Answer: about 80 percent of the reporters in the room.
“But the great news is that the show will be as irreverent as it has always been,” Tassler continued. “Our Program Practices people are already on high alert!”
Yet another reporter took a crack at the seemingly impenetrable Charlie Sheen question:
“You said, you know, ‘Who could predict that we would be here in six months?’ but, I think a lot of critics looked at his lifestyle off camera and predicted that, yeah, that might happen in six months, that he might get that unstable,” the reporter said, like he meant it to sting.
“Is there anything that you wish could have been handled differently?

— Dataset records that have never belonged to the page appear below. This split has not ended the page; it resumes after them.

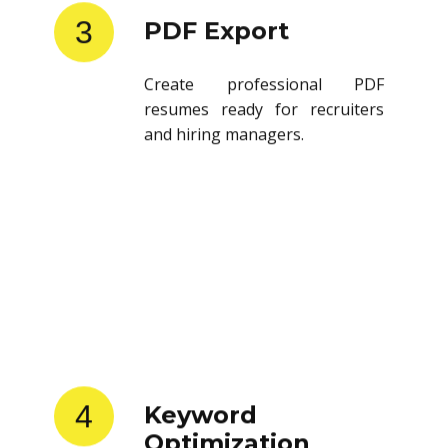
3
PDF Export
Create professional PDF
resumes ready for recruiters
and hiring managers.
4
Keyword
Optimization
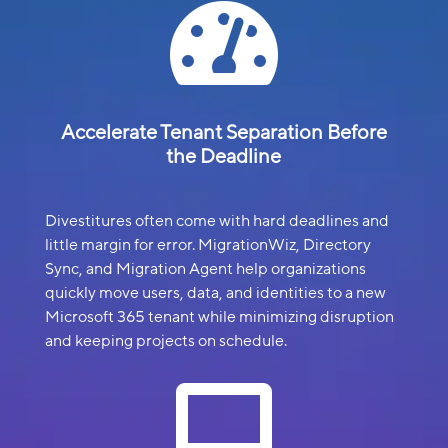

Accelerate Tenant Separation Before
the Deadline
Divestitures often come with hard deadlines and
little margin for error. MigrationWiz, Directory
Sync, and Migration Agent help organizations
quickly move users, data, and identities to a new
Microsoft 365 tenant while minimizing disruption
and keeping projects on schedule.

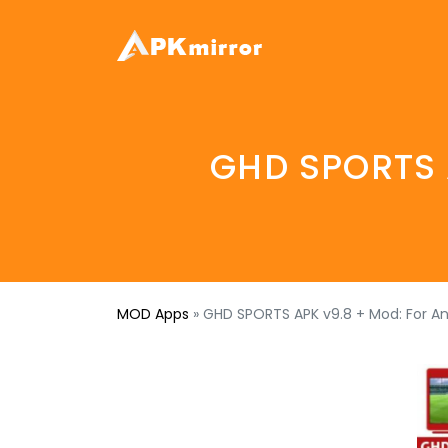
GHD SPORTS A
MOD Apps
»
GHD SPORTS APK v9.8 + Mod: For A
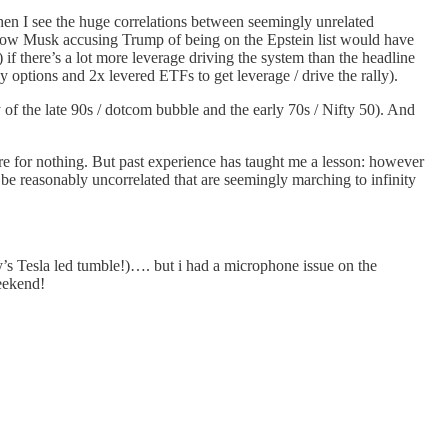
en I see the huge correlations between seemingly unrelated
see how Musk accusing Trump of being on the Epstein list would have
 there’s a lot more leverage driving the system than the headline
y options and 2x levered ETFs to get leverage / drive the rally).
 of the late 90s / dotcom bubble and the early 70s / Nifty 50). And
re for nothing. But past experience has taught me a lesson: however
be reasonably uncorrelated that are seemingly marching to infinity
’s Tesla led tumble!)…. but i had a microphone issue on the
eekend!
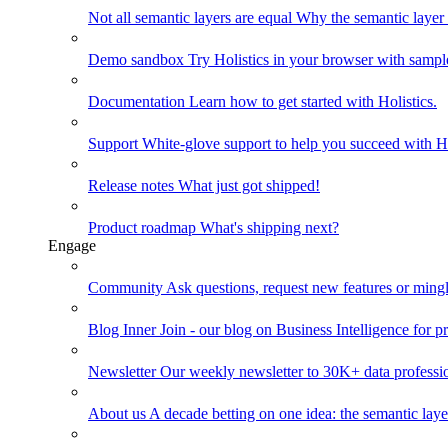
Not all semantic layers are equal
Why the semantic layer i
Demo sandbox
Try Holistics in your browser with sampl
Documentation
Learn how to get started with Holistics.
Support
White-glove support to help you succeed with Ho
Release notes
What just got shipped!
Product roadmap
What's shipping next?
Engage
Community
Ask questions, request new features or mingl
Blog
Inner Join - our blog on Business Intelligence for pr
Newsletter
Our weekly newsletter to 30K+ data professi
About us
A decade betting on one idea: the semantic laye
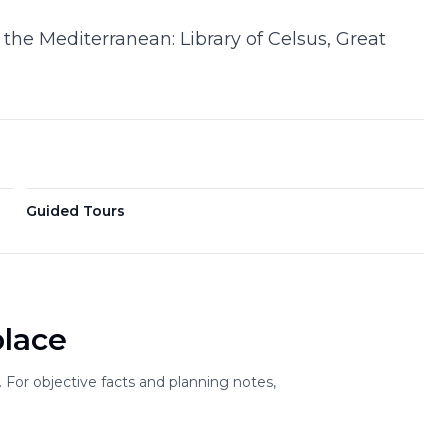
 the Mediterranean: Library of Celsus, Great
Guided Tours
place
For objective facts and planning notes,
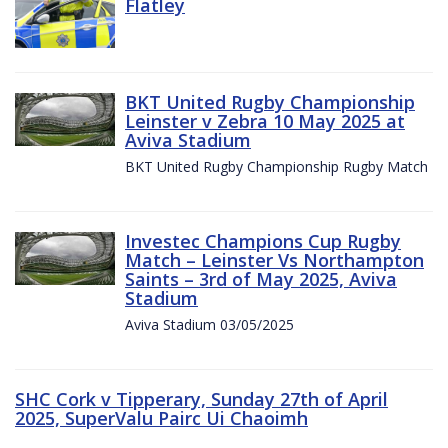
Flatley
BKT United Rugby Championship
Leinster v Zebra 10 May 2025 at
Aviva Stadium
BKT United Rugby Championship Rugby Match
Investec Champions Cup Rugby
Match – Leinster Vs Northampton
Saints – 3rd of May 2025, Aviva
Stadium
Aviva Stadium 03/05/2025
SHC Cork v Tipperary, Sunday 27th of April
2025, SuperValu Pairc Ui Chaoimh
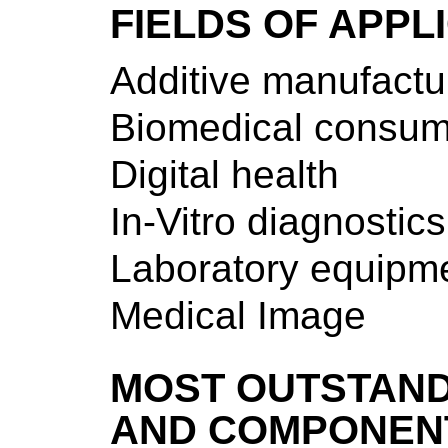
FIELDS OF APPL
Additive manufactu
Biomedical consum
Digital health
In-Vitro diagnostics
Laboratory equipm
Medical Image
MOST OUTSTAND
AND COMPONEN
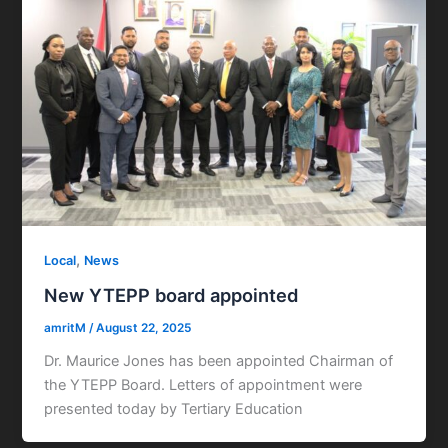
,
Local
News
New YTEPP board appointed
amritM
/
August 22, 2025
Dr. Maurice Jones has been appointed Chairman of
the YTEPP Board. Letters of appointment were
presented today by Tertiary Education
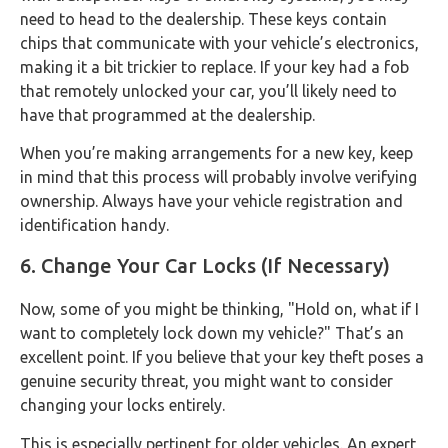
need to head to the dealership. These keys contain
chips that communicate with your vehicle’s electronics,
making it a bit trickier to replace. If your key had a fob
that remotely unlocked your car, you’ll likely need to
have that programmed at the dealership.
When you’re making arrangements for a new key, keep
in mind that this process will probably involve verifying
ownership. Always have your vehicle registration and
identification handy.
6. Change Your Car Locks (If Necessary)
Now, some of you might be thinking, "Hold on, what if I
want to completely lock down my vehicle?" That’s an
excellent point. If you believe that your key theft poses a
genuine security threat, you might want to consider
changing your locks entirely.
This is especially pertinent for older vehicles. An expert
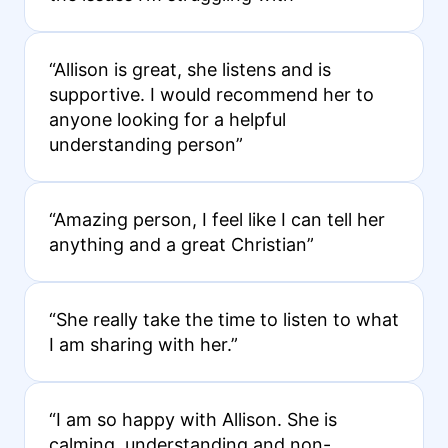
“Allison is great, she listens and is
supportive. I would recommend her to
anyone looking for a helpful
understanding person”
“Amazing person, I feel like I can tell her
anything and a great Christian”
“She really take the time to listen to what
I am sharing with her.”
“I am so happy with Allison. She is
calming, understanding and non-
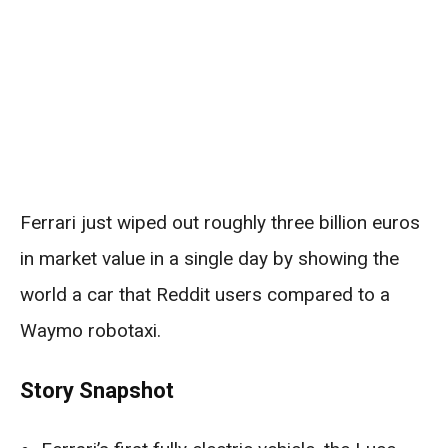
Ferrari just wiped out roughly three billion euros
in market value in a single day by showing the
world a car that Reddit users compared to a
Waymo robotaxi.
Story Snapshot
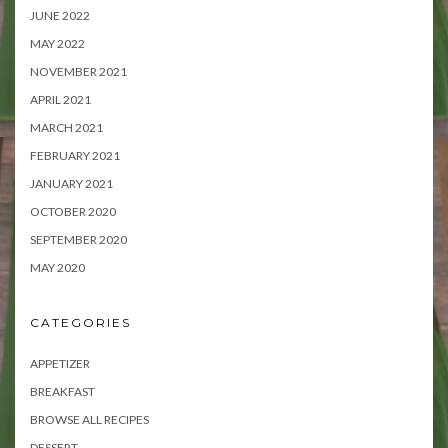
JUNE 2022
MAY 2022
NOVEMBER 2021
APRIL 2021
MARCH 2021
FEBRUARY 2021
JANUARY 2021
OCTOBER 2020
SEPTEMBER 2020
MAY 2020
CATEGORIES
APPETIZER
BREAKFAST
BROWSE ALL RECIPES
DESSERT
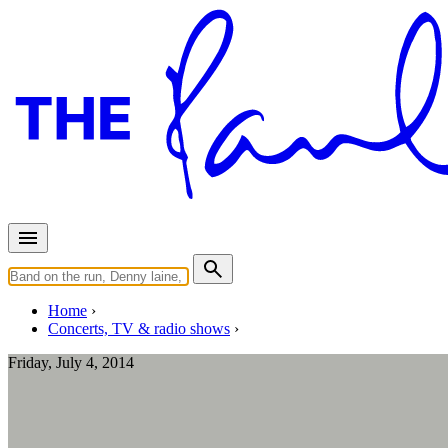
Home
Concerts, TV & radio shows
Friday, July 4, 2014
Albany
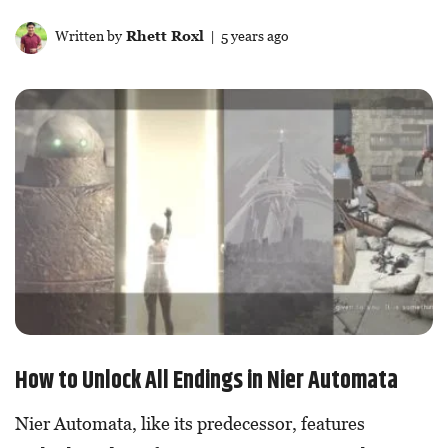
Written by
Rhett Roxl
| 5 years ago
How to Unlock All Endings in Nier Automata
Nier Automata, like its predecessor, features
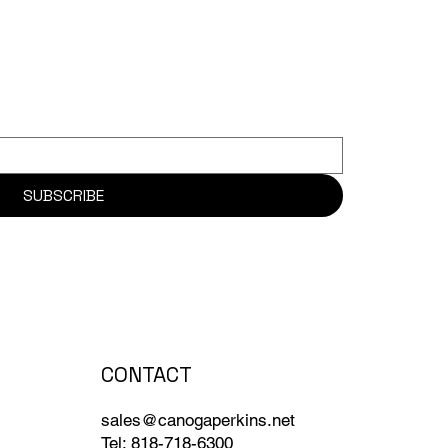
SUBSCRIBE
CONTACT
sales@canogaperkins.net
Tel: 818-718-6300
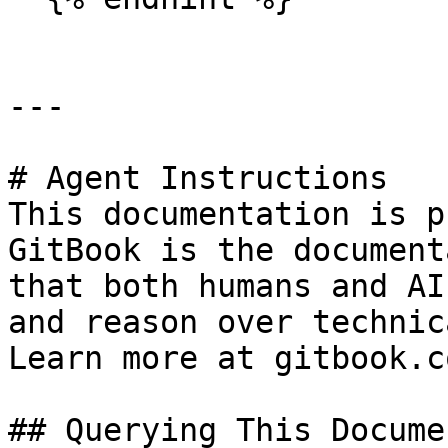
---

# Agent Instructions

This documentation is p
GitBook is the document
that both humans and AI
and reason over technic
Learn more at gitbook.co
## Querying This Docume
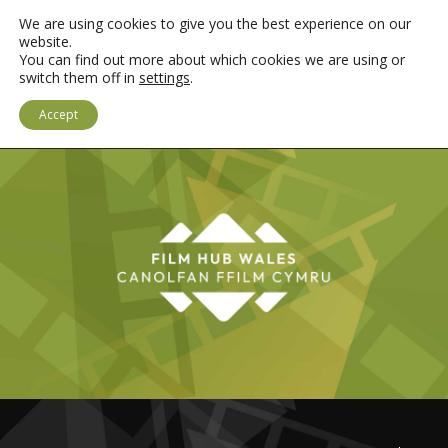
We are using cookies to give you the best experience on our
website.
You can find out more about which cookies we are using or
switch them off in
settings
.
LOGIN
CYMRAEG
Accept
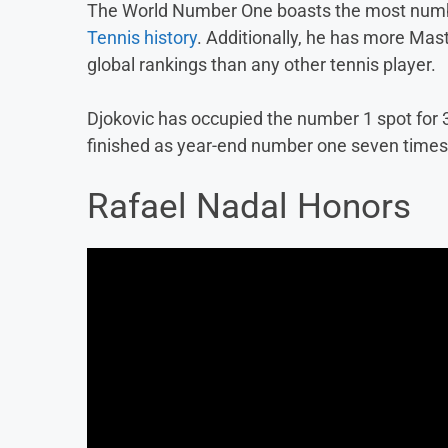
The World Number One boasts the most number
Tennis history
. Additionally, he has more Ma
global rankings than any other tennis player.
Djokovic has occupied the number 1 spot for 3
finished as year-end number one seven times
Rafael Nadal Honors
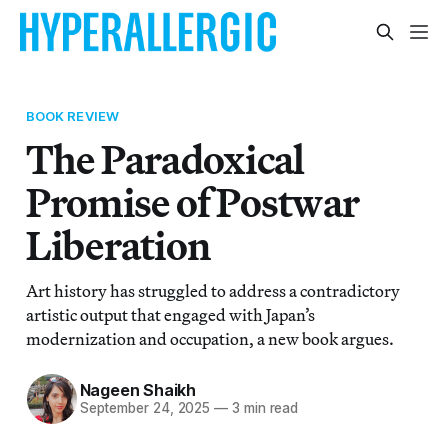
BOOK REVIEW
The Paradoxical
Promise of Postwar
Liberation
Art history has struggled to address a contradictory
artistic output that engaged with Japan’s
modernization and occupation, a new book argues.
Nageen Shaikh
September 24, 2025
—
3 min read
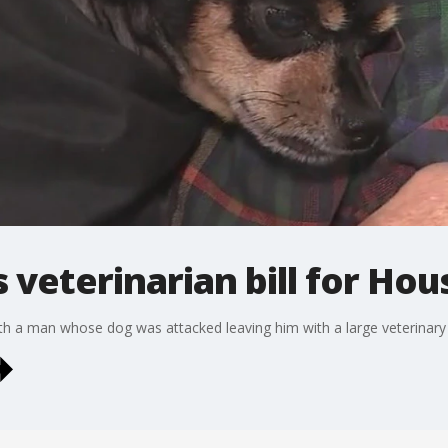
 veterinarian bill for Ho
 a man whose dog was attacked leaving him with a large veterinary b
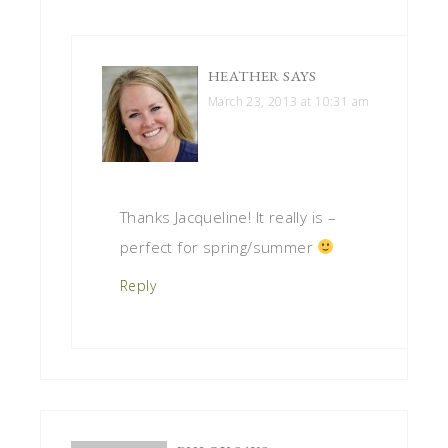
HEATHER
SAYS
March 23, 2013 at 10:31 am
Thanks Jacqueline! It really is –
perfect for spring/summer
Reply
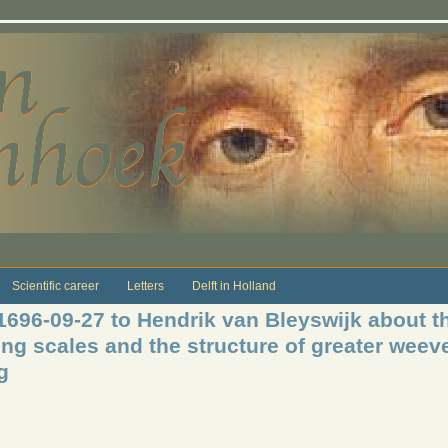
Scientific career
Letters
Delft in Holland
1696-09-27 to Hendrik van Bleyswijk about th
ing scales and the structure of greater weev
g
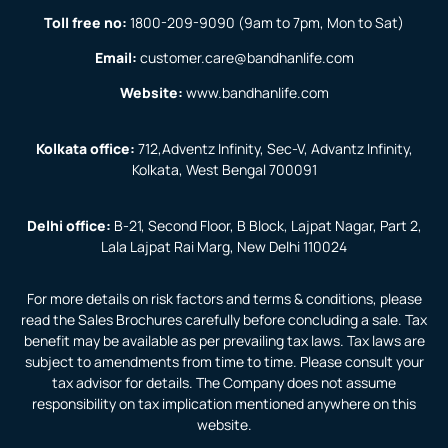
Toll free no:
1800-209-9090
(9am to 7pm, Mon to Sat)
Email:
customer.care@bandhanlife.com
Website:
www.bandhanlife.com
Kolkata office:
712,Adventz Infinity, Sec-V, Advantz Infinity,
Kolkata, West Bengal 700091
Delhi office:
B-21, Second Floor, B Block, Lajpat Nagar, Part 2,
Lala Lajpat Rai Marg, New Delhi 110024
For more details on risk factors and terms & conditions, please
read the Sales Brochures carefully before concluding a sale. Tax
benefit may be available as per prevailing tax laws. Tax laws are
subject to amendments from time to time. Please consult your
tax advisor for details. The Company does not assume
responsibility on tax implication mentioned anywhere on this
website.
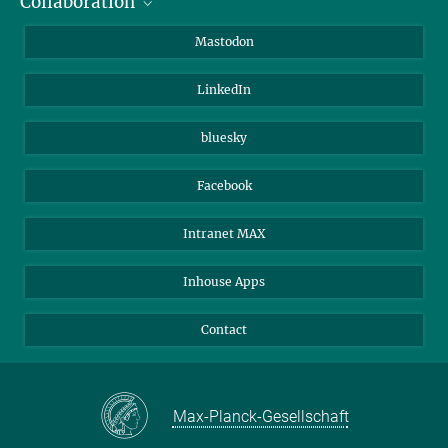
Collaboration
Journalists
Alumni
IMPRS
Mastodon
Visitors
Max Planck Society
LinkedIn
Beutenberg Campus e.V.
JenaVersum
bluesky
Facebook
Intranet MAX
Inhouse Apps
Contact
Max-Planck-Gesellschaft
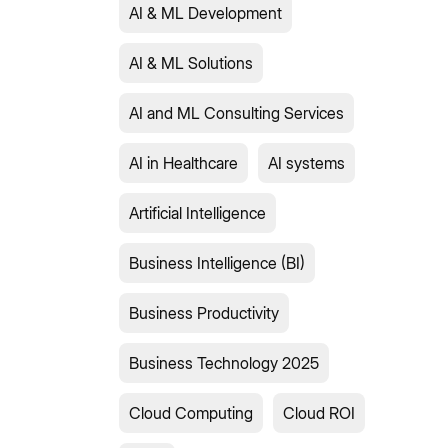
AI & ML Development
AI & ML Solutions
AI and ML Consulting Services
AI in Healthcare
AI systems
Artificial Intelligence
Business Intelligence (BI)
Business Productivity
Business Technology 2025
Cloud Computing
Cloud ROI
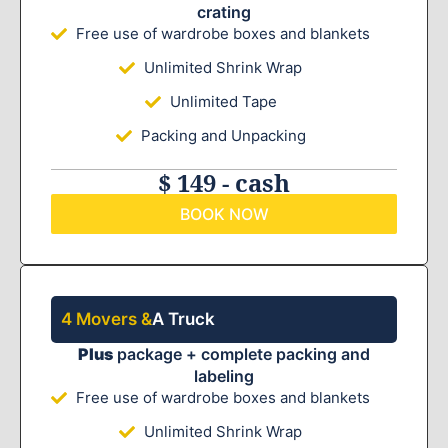
crating
Free use of wardrobe boxes and blankets
Unlimited Shrink Wrap
Unlimited Tape
Packing and Unpacking
$ 149 - cash
BOOK NOW
4 Movers &
A Truck
Plus
package + complete packing and
labeling
Free use of wardrobe boxes and blankets
Unlimited Shrink Wrap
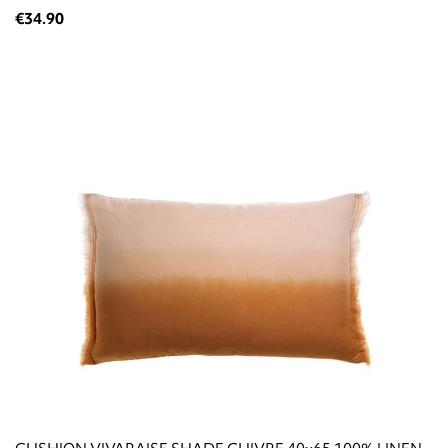
€34.90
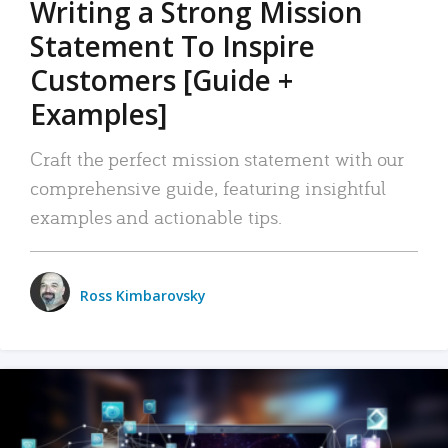
Writing a Strong Mission
Statement To Inspire
Customers [Guide +
Examples]
Craft the perfect mission statement with our
comprehensive guide, featuring insightful
examples and actionable tips.
Ross Kimbarovsky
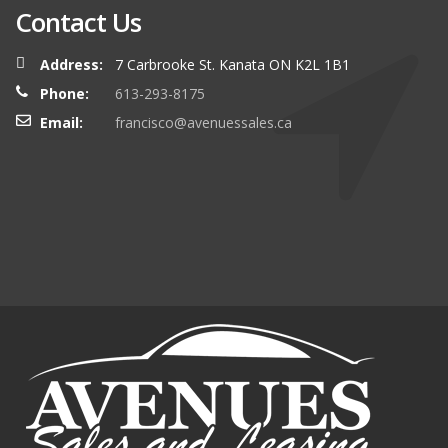
Contact Us
Address:
7 Carbrooke St. Kanata ON K2L 1B1
Phone:
613-293-8175
Email:
francisco@avenuessales.ca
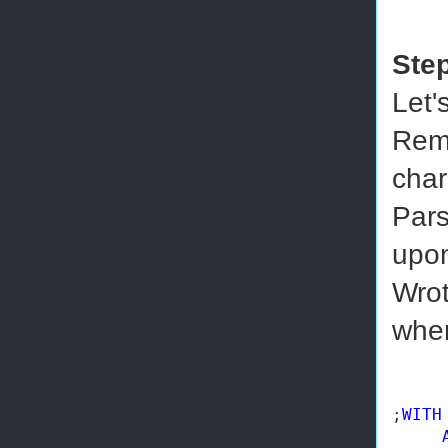
Ste
Let'
Remo
char
Pars
upon
Wrot
wher
;
WITH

Is there anything CBS could have done before it got to the point where he melted down so publicly?”
The grilling was beginning to get to Tassler. She begn to recite Kutcher’s “extraordinary” attributes again, like “extraordinary” was a very big new advertiser on CBS and this was some Press Tour Product Placement deal.
She declined to confirm the rumor that show creator Chuck Lorre, who was on the receiving end of some of Sheen’s more colorful comment during his Ranting on the Radio phase, and who Sheen has sued over his termination, has killed off Sheen’s character and there will be a funeral in at the start of the season.
“I will not confirm or deny that,” Tassler said which, not being a flat-out-denial will be taken as confirmation by most of the bloggers and tweeters in the room.
“Part of the whole marketing plan is ‘All will be revealed’ on X date -- the mystery is part of the marketing,” Tassler said.
“ It’s going to be a big event and the chatter and conversation is part of what the fun can be.”
Emboldened, one critic noted petulantly that while Ted Danson, who is joining the cast of “CSI” with the welcome exit of Laurence Fishburne, was coming to the press tour that day, Kutcher was not.
“They are in production,” Tassler said, but even she acted like she knew that was pure horseradish.
“Don’t’ forget, you’ve got your blocking. And you’ve got your run-through. You’ve got rewrites… A tremendous amount of weight and effort have been put into this episode,” she said, but without any real chirpiness.
One reporter actually asked her if she would commit to not casting actors know for “erratic” behavior in the future.
“That would probably be very actor in the business, so – kinda hard,” Tassler shot back.